Amerika’nın Sesi’ne değerlendirmelerde bulunan Eren, “ Nasıl mutlu olalım ki? Felaket bir yıl geçmiş. Darbe girişimi olmuş, çok sayıda bombalı saldırı yaşanmış, binlerce insan ölmüş, 140’tan fazla gazeteci cezaevine düşmüş. O gece sıra kime gelecek diye konuşuyorduk. Düşünsenize ben dahil yüzlerce gazeteci hala yargılanıyor. Binden fazla gazeteci işinden oldu, iki yüze yakın basın organı kapandı, 300’den fazla gazetecinin basın kartı iptal edildi. Belki Türkiye Cumhuriyeti tarihinin en karanlık ve zor yılıydı 2016” dedi.
Eren: Türkiye’de medyanın hali Zizek’in anlattığı mürekkep fıkrasına benziyor
1 Ocak 2016’da Türkiye’de tutuklu gazeteci sayısının 31 iken yıl bitiminde bu sayının neredeyse beş kat arttığını söyleyen Eren, Türkiye’nin halini ünlü Sloven düşünce adamı Slavoj Zizek’ten aktardığı, “Soğuk Savaş döneminde Doğu Alman b ir muhalif Sibirya’ya sürgüne gönderiliyor. Orada sansür ve denetim olduğunu bildiğinden gitmeden arkadaşlarıyla bir şifreleme yönteminde anlaşıyor. ‘Eğer benden mavi mürekkeple yazılmış bir mektup alırsanız orada yazdıklarımın gerçek olduğunu bilin. Eğer kırmızıyla yazılmışsa yalandır’ der. Bir ay sonra ilk mektup gelir. ‘Burada her şey harika, dükkanlar güzel ve yiyecek dolu. Sinemalar Hollywood filmleri gösteriyor. Tek olmayan şey kırmızı mürekkep’ der. Türkiye’de de tüm muhalif basın tıpkı kırmızı mürekkep gibi yavaş yavaş toplanıyor” fıkrasıyla anlattı.

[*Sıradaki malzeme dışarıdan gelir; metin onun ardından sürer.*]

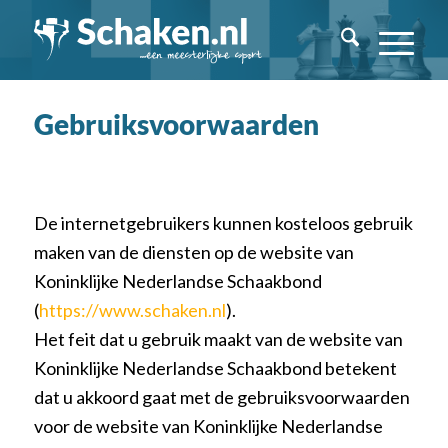
Gebruiksvoorwaarden
De internetgebruikers kunnen kosteloos gebruik
maken van de diensten op de website van
Koninklijke Nederlandse Schaakbond
(
https://www.schaken.nl
).
Het feit dat u gebruik maakt van de website van
Koninklijke Nederlandse Schaakbond betekent
dat u akkoord gaat met de gebruiksvoorwaarden
voor de website van Koninklijke Nederlandse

Gökhan Durmuş: İktidar muhalif basının üzerinde Demokles’in kılıcını hazır tutuyor
Çarşamba akşamı Tütün Deposu’nda çekilen fotoğraf çekiminde yer alan gazetecilerden biri de Türkiye Gazeteciler Sendikası Genel Başkanı Gökhan Durmuş’tu.
Türkiye Gazeteciler Sendikası Başkanı da 2017 yılının iktidara muhalif gazeteciler için zor bir yıl olacağını görüşünde.

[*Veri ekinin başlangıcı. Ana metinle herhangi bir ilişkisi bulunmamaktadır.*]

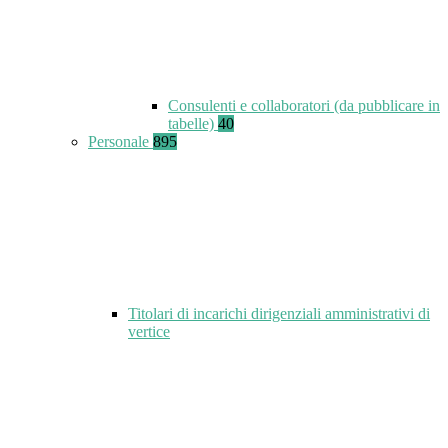
Consulenti e collaboratori (da pubblicare in
tabelle)
40
Personale
895
Titolari di incarichi dirigenziali amministrativi di
vertice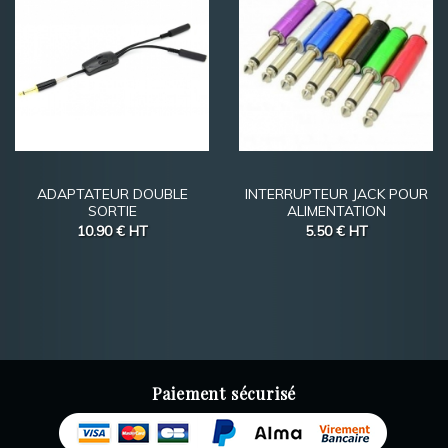
ADAPTATEUR DOUBLE
INTERRUPTEUR JACK POUR
SORTIE
ALIMENTATION
10.90 €
HT
5.50 €
HT
Paiement sécurisé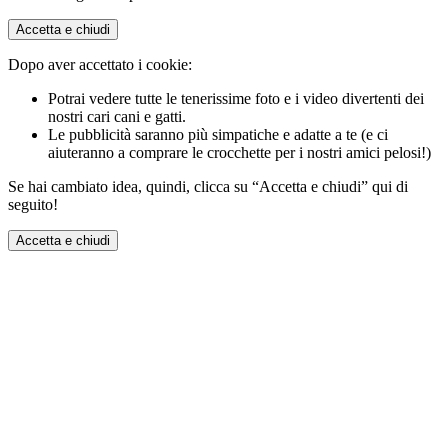
Accetta e chiudi
Dopo aver accettato i cookie:
Potrai vedere tutte le tenerissime foto e i video divertenti dei
nostri cari cani e gatti.
Le pubblicità saranno più simpatiche e adatte a te (e ci
aiuteranno a comprare le crocchette per i nostri amici pelosi!)
Se hai cambiato idea, quindi, clicca su “Accetta e chiudi” qui di
seguito!
Accetta e chiudi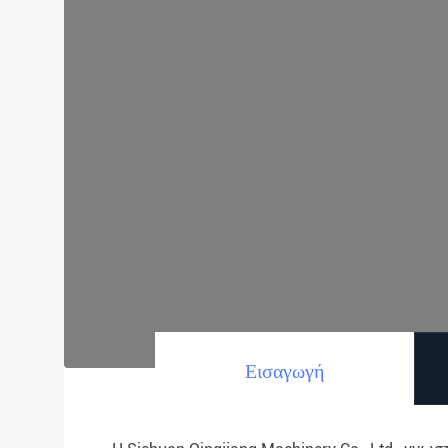
Εισαγωγή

Durmuş, “Hükümet kendisine muhalefet eden, gerçekleri halka ulaştırma çabasında olan gazete, televizyon ve gazeteciler üzerinde sürekli bir ‘Demokles’in kılıcını’ hazır tutuyor OHAL’le birlikte çıkarılan KHK’lerle çok sayıda gazete ve televizyon kanalı mühürlenerek bir gecede kapatıldı. Tüm bu süreç bir yandan halkın haber alma hakkına yönelik bir darbe olurken bir yandan da binlerce meslektaşımız işsizlik kıskacında yeni bir yılı karşılıyor” diye konuştu.